Kelly never said if he was leaning one way or another following the bowl.
"I said I'll always listen, and that's what I'll do," he said. "I know that people want to talk to me because of our players. The success of our football program has always been about our guys. It's an honor for someone to say they'd want to talk to me about maybe moving on to go coach in the National Football League. But it's because of what those guys do. I'll listen, and we'll see."
The Eagles are known to have interviewed 11 candidates, including two meetings with Seahawks defensive coordinator Gus Bradley.
Kelly interviewed with the Eagles, Cleveland Browns and Buffalo Bills.
Oregon could be facing possible NCAA sanctions for the school's use of recruiting services, but Kelly indicated in Arizona that he isn't running from anything.
"We've cooperated fully with them," he said. "If they want to talk to us again, we'll continue to cooperate fully. I feel confident in the situation."
Oregon's players gave Kelly a Gatorade bath as the final seconds ticked off the clock vs. Kansas State, and afterward a few of the Ducks seemed resigned to their coach moving on.
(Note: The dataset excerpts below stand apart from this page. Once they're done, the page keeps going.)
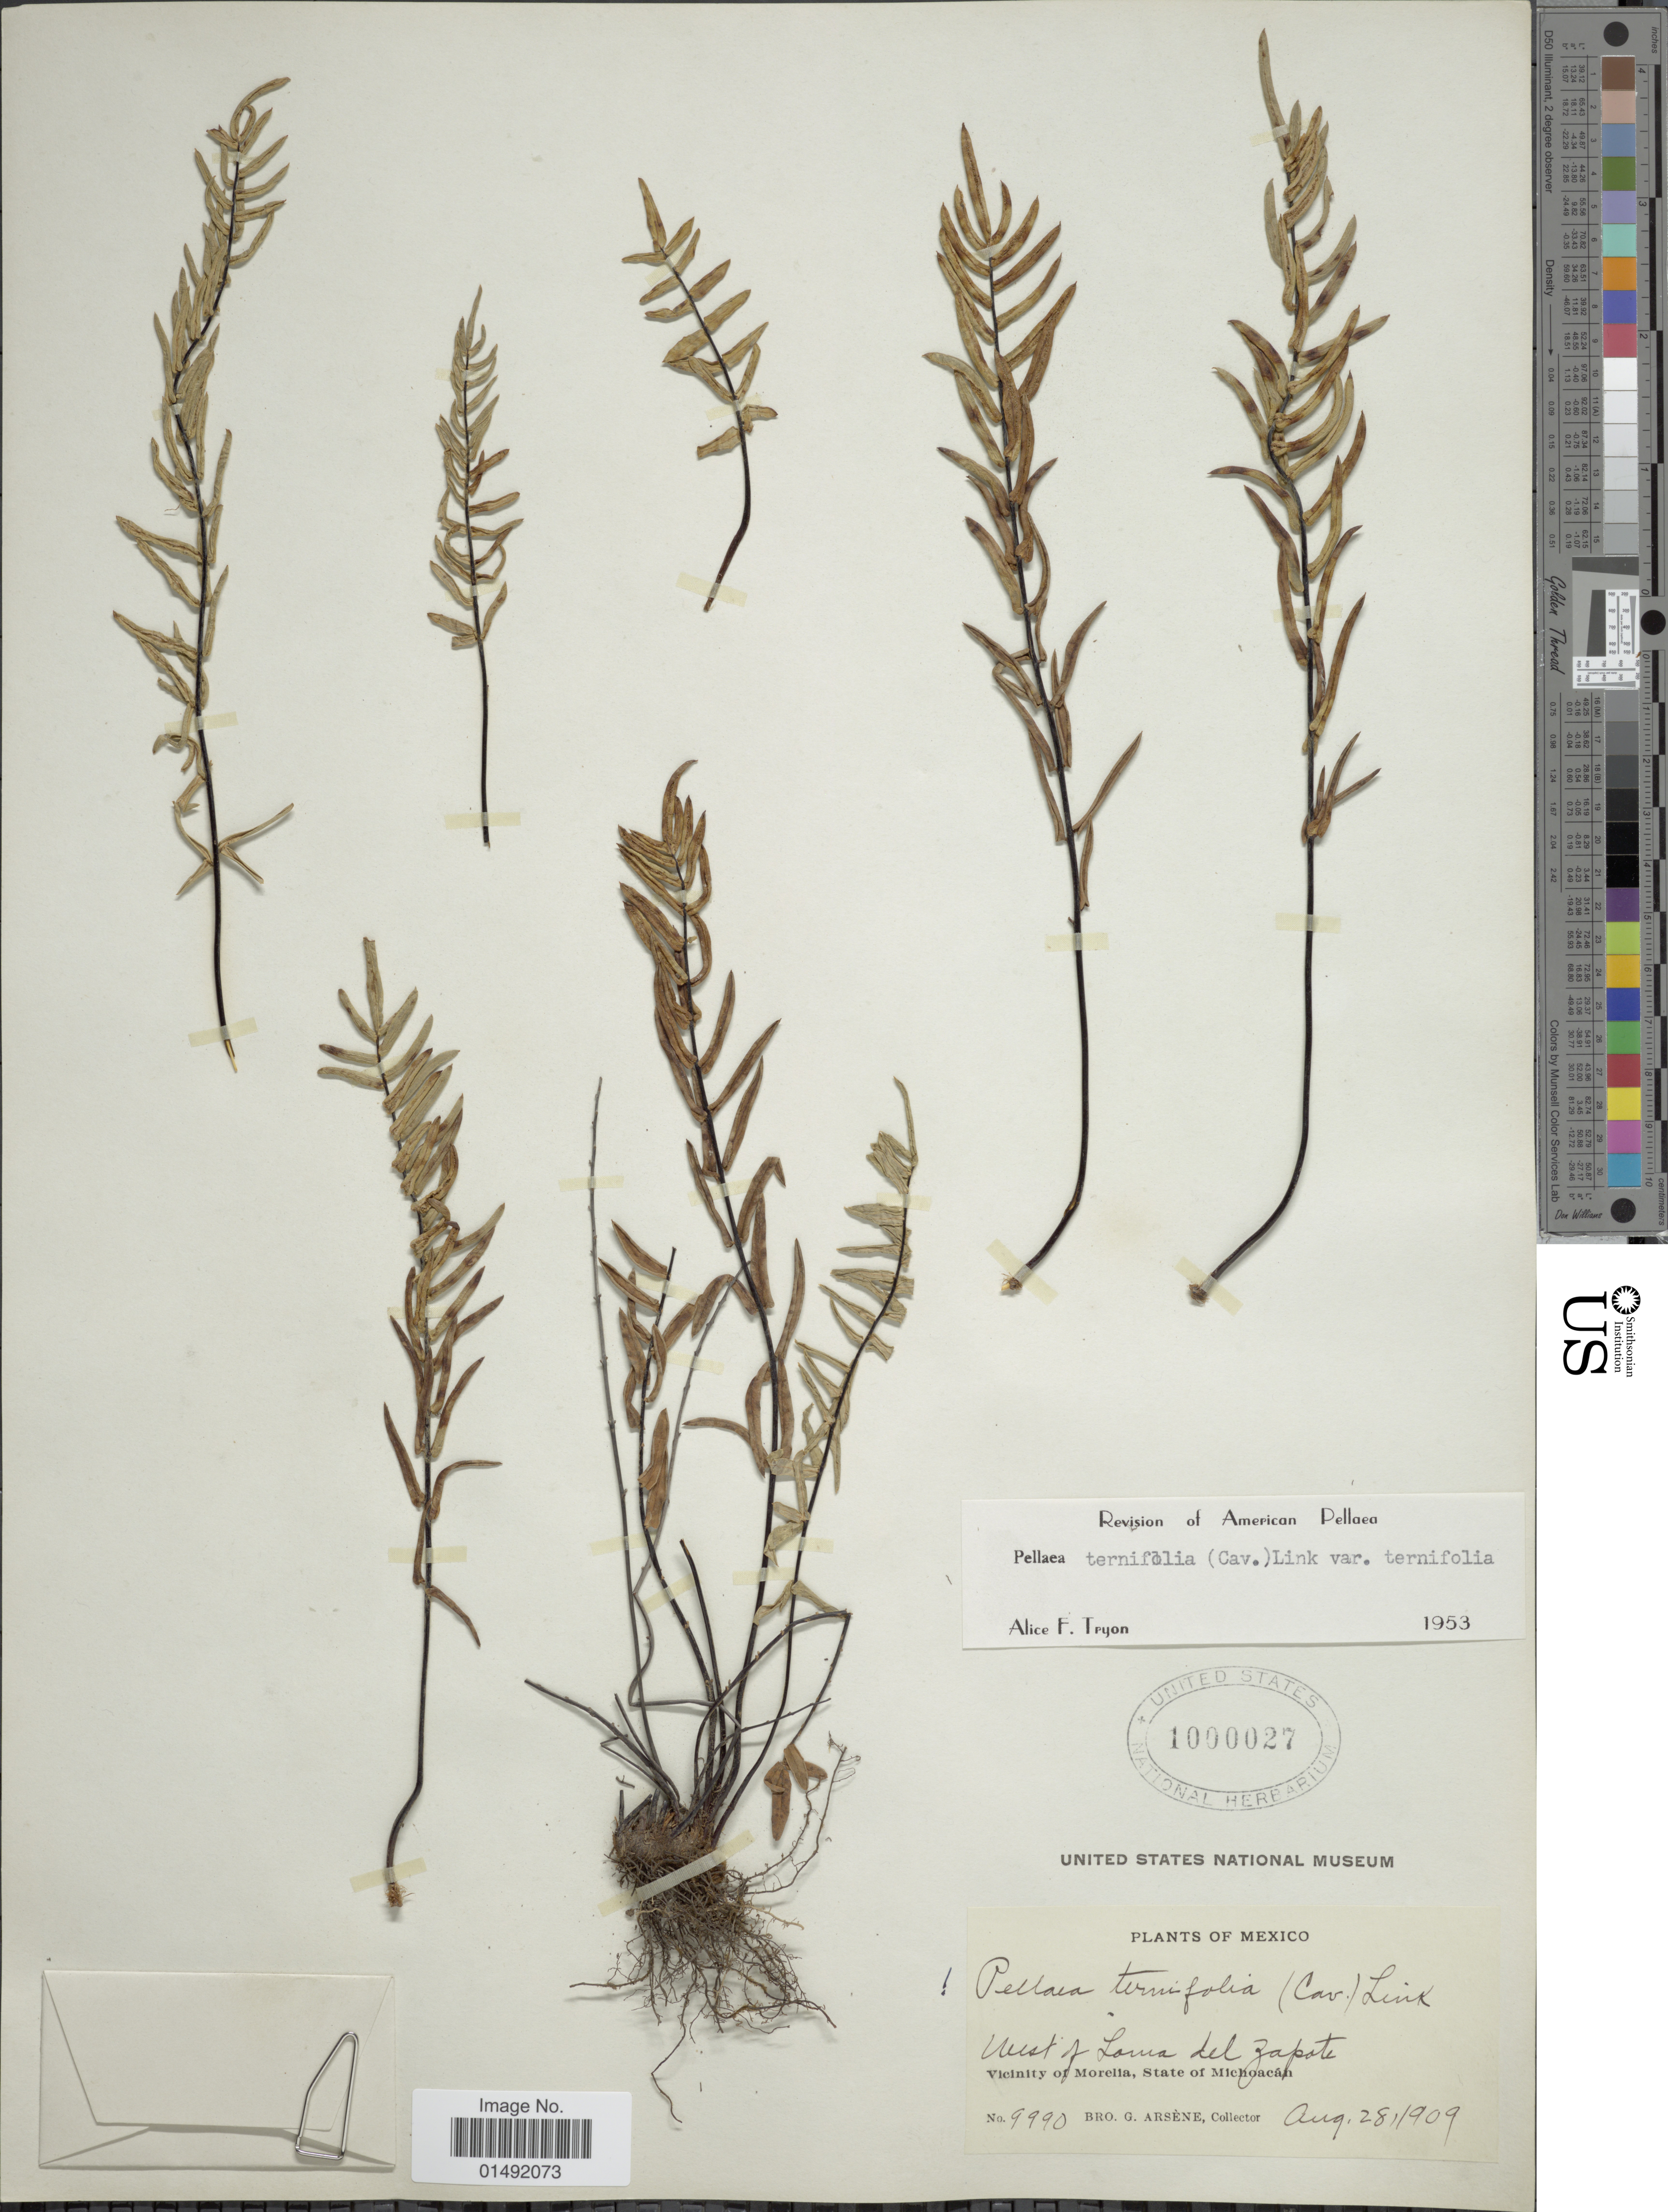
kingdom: Plantae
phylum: Tracheophyta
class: Polypodiopsida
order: Polypodiales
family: Pteridaceae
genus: Pellaea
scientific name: Pellaea ternifolia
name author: (Cav.) Link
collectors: Bro. G. Arsène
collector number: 9990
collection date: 1909-08-28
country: Mexico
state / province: Michoacán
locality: West of Loma del Zapote, Vicinity of Morelia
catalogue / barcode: US 1000027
"We'll have to see," quarterback Marcus Mariota said. "Whatever he decides to do, we're all behind him. He's an unbelievable coach. He's not only a football coach, but he's someone that you can look to and learn a lot of life lessons from. Whatever happens, happens. But we're all behind him.
"We'll see where it takes us."
For a while, it seemed like Cleveland was the front runner, if indeed Kelly was to make the jump. He met with the Browns for seven hours at an undisclosed location — five in negotiations with a two-hour break for dinner — and agreed to talk again. But talks never progressed from that point.